A campaign by Sediq Aborigines to be recognized as the nation's 14th Aboriginal tribe made significant progress yesterday when the Council of Indigenous Peoples agreed to submit their application to the Cabinet.
A group of more than 100 Sediq Aborigines led by Watan Diro, the Sediq Tribal Name Restoration Association's executive director, visited the council yesterday to turn in 2,600 signatures to show their determination to be granted official status.
They were received by top officials at the council -- including council Minister Icyang Parod.
The officials responded positively to the Sediq activists.
"We'll submit the application, along with a report and other documents to the Cabinet for final review," a council official told the Sediq representatives.
But the Sediq campaign has not been an easy one.
The Sediq, who live mostly in Nantou County, have been officially classified as Atayal Aborigines ever since a Japanese ethnologist listed them by the name when Japan ruled Taiwan. The proximity of the two tribes' homelands and similarities in customs contributed to the classification.
The Sediq can be further divided into three ethnolinguistic groups: the Toda, the Tgdaya and the Truku.
The Sediq campaign ran into controversy when the Truku, who moved to Hualien County several hundred years ago, were recognized as a separate tribe in 2004.
The Sediq of Nantou and the Truku of Hualien had debated for some time over whether they should be recognized as a single group or whether the Truku should be separate.
Before the two groups came to an agreement, then premier Yu Shyi-kun announced at a campaign rally for a Hualien County commissioner candidate that the Truku of Hualien would receive official recognition.

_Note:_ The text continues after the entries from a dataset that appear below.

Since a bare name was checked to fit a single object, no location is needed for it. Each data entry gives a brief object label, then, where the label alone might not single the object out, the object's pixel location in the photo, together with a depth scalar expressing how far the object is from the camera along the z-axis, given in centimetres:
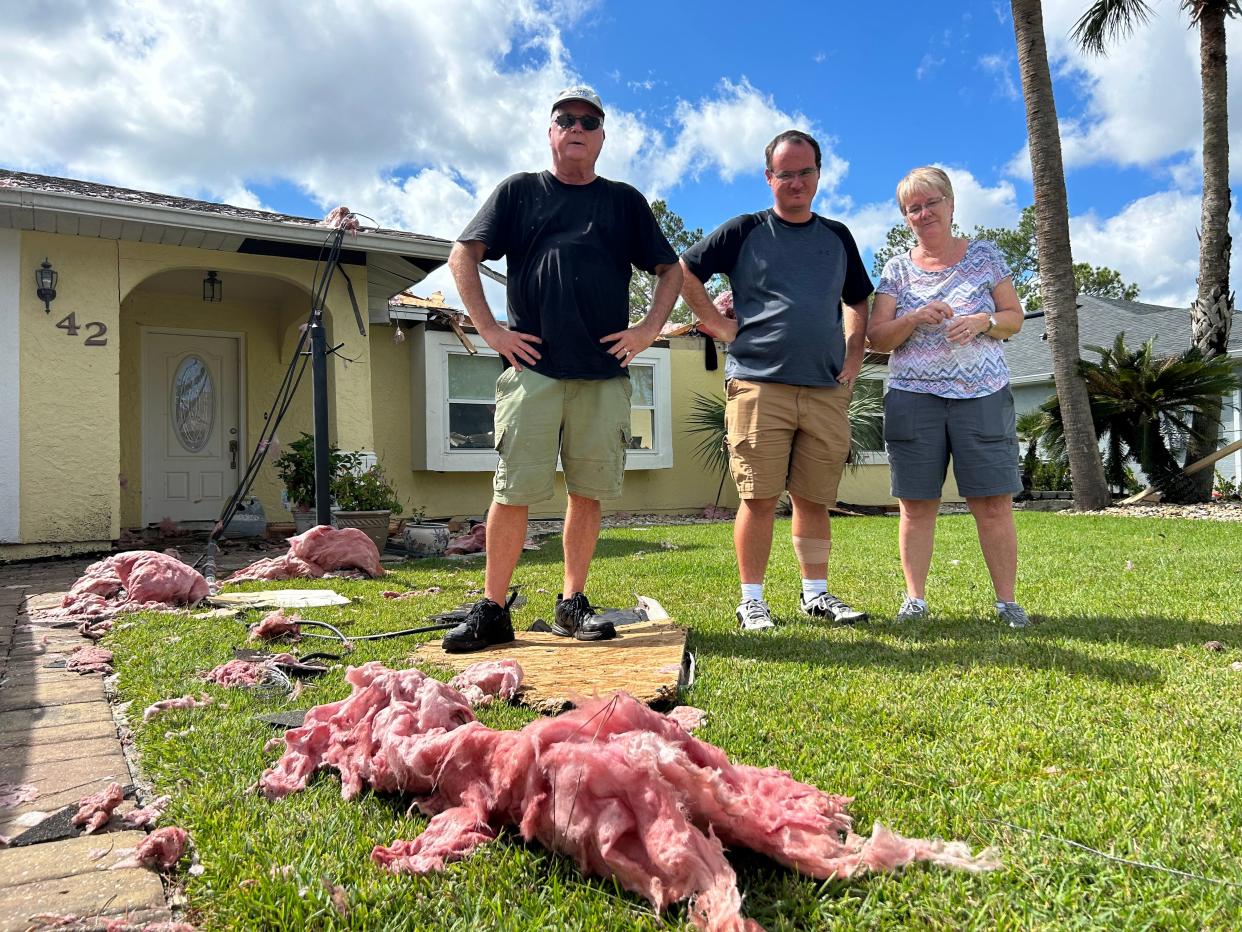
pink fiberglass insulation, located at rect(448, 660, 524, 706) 214
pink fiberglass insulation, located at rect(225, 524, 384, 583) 501
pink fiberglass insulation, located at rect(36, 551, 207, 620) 382
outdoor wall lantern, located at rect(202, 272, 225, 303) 807
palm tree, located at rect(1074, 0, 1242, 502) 986
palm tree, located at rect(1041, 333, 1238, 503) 998
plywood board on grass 214
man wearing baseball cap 287
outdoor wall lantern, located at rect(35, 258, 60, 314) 648
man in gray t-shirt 310
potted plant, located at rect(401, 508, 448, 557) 672
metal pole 532
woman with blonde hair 314
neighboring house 1861
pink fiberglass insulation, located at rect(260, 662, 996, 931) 121
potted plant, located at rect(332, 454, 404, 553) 648
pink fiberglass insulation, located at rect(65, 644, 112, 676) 269
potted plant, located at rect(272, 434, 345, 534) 671
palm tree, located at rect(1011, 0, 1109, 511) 920
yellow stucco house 646
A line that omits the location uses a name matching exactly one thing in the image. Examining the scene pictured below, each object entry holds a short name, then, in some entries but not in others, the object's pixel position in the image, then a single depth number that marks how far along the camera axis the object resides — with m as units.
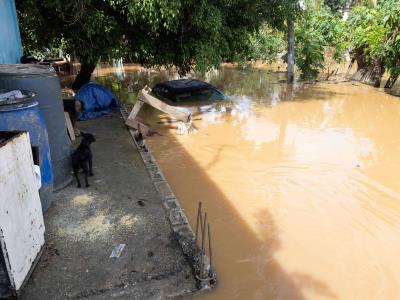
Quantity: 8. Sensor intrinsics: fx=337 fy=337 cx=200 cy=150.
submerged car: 12.14
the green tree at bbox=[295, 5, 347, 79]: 15.65
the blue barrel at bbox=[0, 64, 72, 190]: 3.79
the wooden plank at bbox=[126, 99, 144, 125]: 7.65
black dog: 4.57
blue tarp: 8.78
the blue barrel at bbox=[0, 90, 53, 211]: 3.37
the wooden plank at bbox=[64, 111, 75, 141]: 6.34
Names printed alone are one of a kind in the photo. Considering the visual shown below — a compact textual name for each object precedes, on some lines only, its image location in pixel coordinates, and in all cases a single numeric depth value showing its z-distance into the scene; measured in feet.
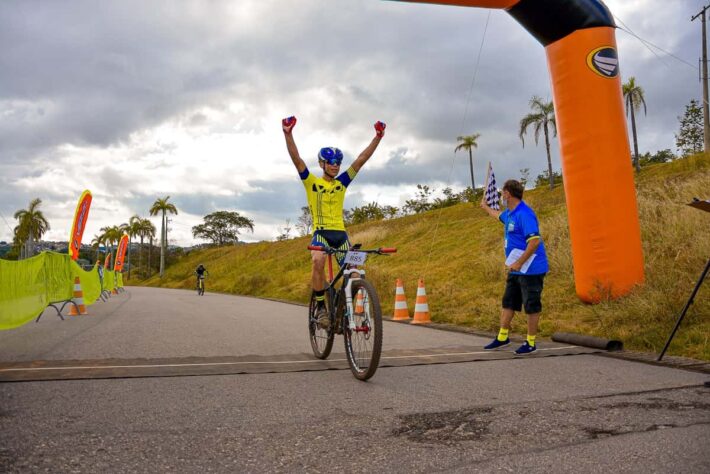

The Sediq were shocked by the news and also decided to seek recognition.
But the process was then stalled because the council and an ethnologist it had commissioned, Lim Siu-theh (林修澈), could not find evidence that the Sediq and the Truku were separate groups.
After repeated protests by the Sediq and several rounds of negotiations the council decided at a meeting on Friday to approve the application and submit it to the Cabinet -- the last step before recognition is granted -- for review.
The director of the council's office of planning, Calivat Gadu, declined to predict how long it would take for the Cabinet to approve the application, or whether it would be approved at all.
While congratulating the Sediq, Calivat also expressed concern.
"There are still many sub-tribes who are trying to gain official recognition," he told the Taipei Times in a brief interview in his office after the meeting. "The Sediq case is a special one -- but if all those tribes want to follow in the Sediq's footsteps, it'll be chaotic."